Nonetheless, the degree of concentration and negative convexity of the super senior ABS CDO positions remained challenging to identify. First, liquidity in the relevant market did not really diminish markedly until summer 2007. That not only made positions appear less concentrated, but also spared market participants from having to spend lots of time and energy marking their super senior ABS CDO positions to model. But, of course, had they done so they would have been forced to confront the degree to which they had assumed concentrated exposures to certain risk factors such as cumulative loss and correlation. These market participants would have also been more likely to spot the negative convexity that, while present in all fixed income instruments, was particularly pronounced in super senior ABS CDOs with the high degree of subordination that made small changes in default rates relatively unimportant and effectively struck the implicit put option very far out of the money.

In addition, the concentrated positions had in part emerged as a result of very specific governance policies intended to minimize other risks.

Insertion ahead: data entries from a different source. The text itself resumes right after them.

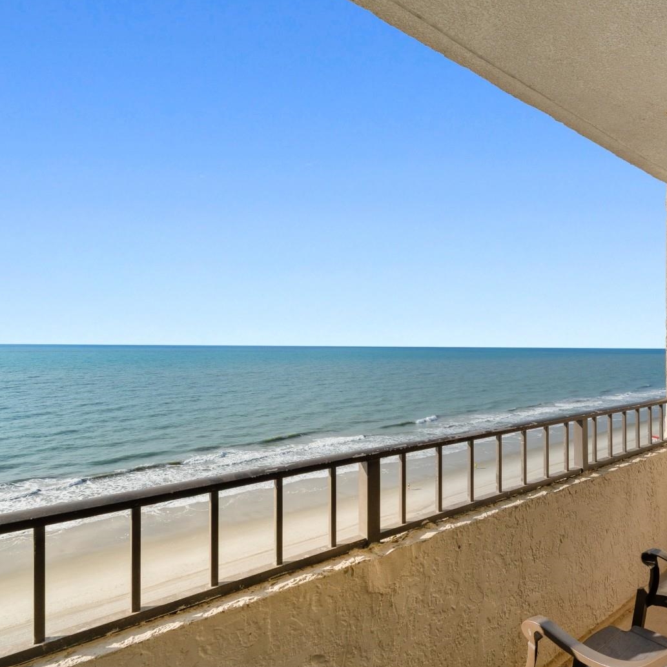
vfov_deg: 74.8
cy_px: 343
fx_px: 436
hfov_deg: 73.1
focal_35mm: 20
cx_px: 430
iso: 100
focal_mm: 10
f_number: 9
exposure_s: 1/320
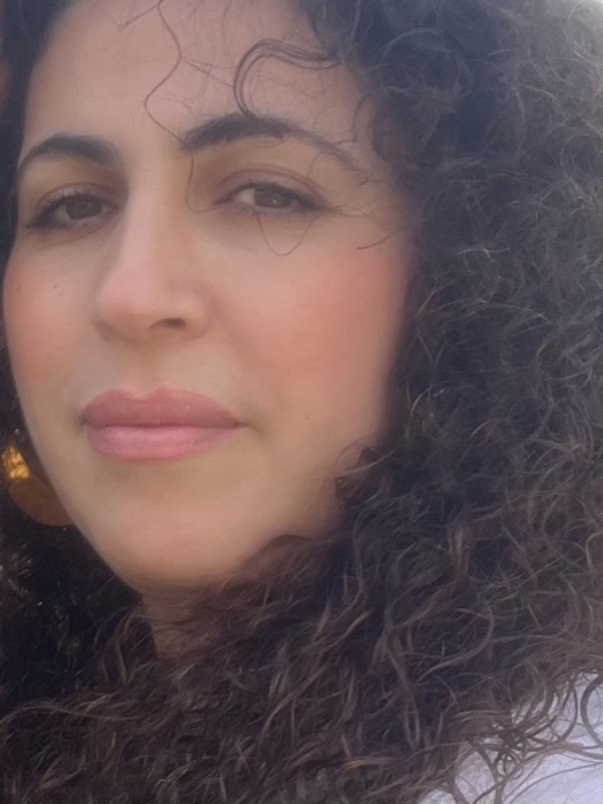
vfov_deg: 60.0
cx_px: 302
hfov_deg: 46.8
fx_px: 697
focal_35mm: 30
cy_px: 402
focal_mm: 2.71
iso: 32
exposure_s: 1/231
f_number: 2.2
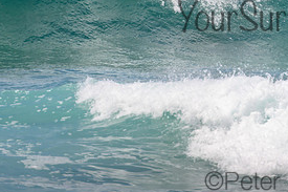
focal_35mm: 1160
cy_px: -15
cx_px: 284
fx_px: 9274
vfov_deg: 1.2
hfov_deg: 1.8
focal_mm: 400
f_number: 5.6
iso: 250
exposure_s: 1/2000
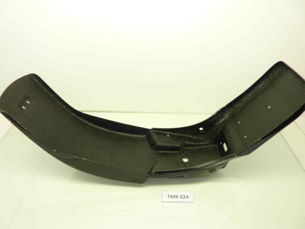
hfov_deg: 69.4
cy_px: 114
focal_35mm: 25
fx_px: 220
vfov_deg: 54.9
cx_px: 152
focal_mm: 4.1
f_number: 3.3
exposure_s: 1/20
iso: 80
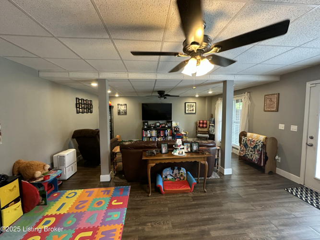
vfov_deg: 85.7
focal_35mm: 14
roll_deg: +0.1
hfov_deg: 102.1
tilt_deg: -3.9
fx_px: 129
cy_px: 120
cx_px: 160
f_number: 2.2
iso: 320
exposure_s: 1/60
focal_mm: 2.22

For many years, it has been well understood that, with securitizations, it is possible for the structuring institution to sell almost all of the bonds yet retain much of the risk. During earlier periods of mortgage market stress, a number of structuring institutions were left with residuals and other equity tranches, resulting in large losses when defaults rose and liquidity ebbed. As a result, most financial institutions instituted strict limit structures intended to force the sale of these risky tranches. That's precisely what occurred with the subprime securitizations. But to make the riskiest tranches attractive to purchasers, these were priced attractively relative to expected cash flows. And since the overall cash flow from the underlying assets is invariant to the capital structure, the cost for skewing its distribution toward the lower tranches was that higher tranches such as super seniors that would be relatively overpriced and, thus, more difficult to sell. So governance mechanisms intended to limit one type of risk effectively led to others risks being assumed that were more complex and difficult to analyze.

If a firm were to have a concentrated position in a risk that suddenly became illiquid, that would clearly be bad. However, much worse would be a concentrated position with negative convexity that suddenly became illiquid. That trifecta is a risk manager's nightmare, as there is little to do once the markets start moving adversely and liquidity goes away, other than to hope. And as one head trader wisely said recently, "Hope is a crappy hedge." Combine this unhappy situation with risk that has begun to morph into less obvious forms and one starts to understand what occurred with super senior ABS CDO over the past nine months.